╭─ Records shown

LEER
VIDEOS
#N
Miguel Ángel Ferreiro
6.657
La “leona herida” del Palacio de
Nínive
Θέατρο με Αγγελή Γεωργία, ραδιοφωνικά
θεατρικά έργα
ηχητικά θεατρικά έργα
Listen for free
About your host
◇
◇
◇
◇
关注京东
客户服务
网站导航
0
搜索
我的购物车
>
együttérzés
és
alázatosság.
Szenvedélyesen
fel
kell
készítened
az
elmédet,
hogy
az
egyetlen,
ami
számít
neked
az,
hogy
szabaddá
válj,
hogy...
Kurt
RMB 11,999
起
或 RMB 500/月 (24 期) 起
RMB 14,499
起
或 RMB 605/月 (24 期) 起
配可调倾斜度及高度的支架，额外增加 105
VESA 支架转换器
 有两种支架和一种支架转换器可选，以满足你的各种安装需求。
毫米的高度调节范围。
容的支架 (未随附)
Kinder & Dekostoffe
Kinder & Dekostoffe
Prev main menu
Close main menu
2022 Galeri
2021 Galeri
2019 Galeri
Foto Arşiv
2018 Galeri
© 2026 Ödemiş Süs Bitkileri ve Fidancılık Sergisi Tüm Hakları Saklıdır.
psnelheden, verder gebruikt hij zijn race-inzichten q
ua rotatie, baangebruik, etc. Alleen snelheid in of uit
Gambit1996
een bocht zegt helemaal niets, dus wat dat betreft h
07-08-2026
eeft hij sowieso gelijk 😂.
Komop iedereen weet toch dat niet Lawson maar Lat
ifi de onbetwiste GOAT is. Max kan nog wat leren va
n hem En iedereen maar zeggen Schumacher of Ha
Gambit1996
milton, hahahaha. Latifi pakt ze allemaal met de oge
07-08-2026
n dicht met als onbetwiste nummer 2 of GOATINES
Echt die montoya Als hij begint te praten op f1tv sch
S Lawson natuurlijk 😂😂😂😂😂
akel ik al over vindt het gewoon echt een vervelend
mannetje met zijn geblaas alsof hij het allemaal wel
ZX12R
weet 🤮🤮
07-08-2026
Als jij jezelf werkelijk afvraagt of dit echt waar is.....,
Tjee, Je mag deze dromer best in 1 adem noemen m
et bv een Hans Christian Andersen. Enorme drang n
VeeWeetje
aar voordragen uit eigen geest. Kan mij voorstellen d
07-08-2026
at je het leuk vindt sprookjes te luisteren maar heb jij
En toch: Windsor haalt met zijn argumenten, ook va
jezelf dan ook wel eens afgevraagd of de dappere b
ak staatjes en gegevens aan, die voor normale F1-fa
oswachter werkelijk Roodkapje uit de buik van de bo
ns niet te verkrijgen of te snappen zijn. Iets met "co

╰─

_Assignment_. Go through the records and report each line that contains "θεατρικά".

_Written solution_.
θεατρικά έργα
ηχητικά θεατρικά έργα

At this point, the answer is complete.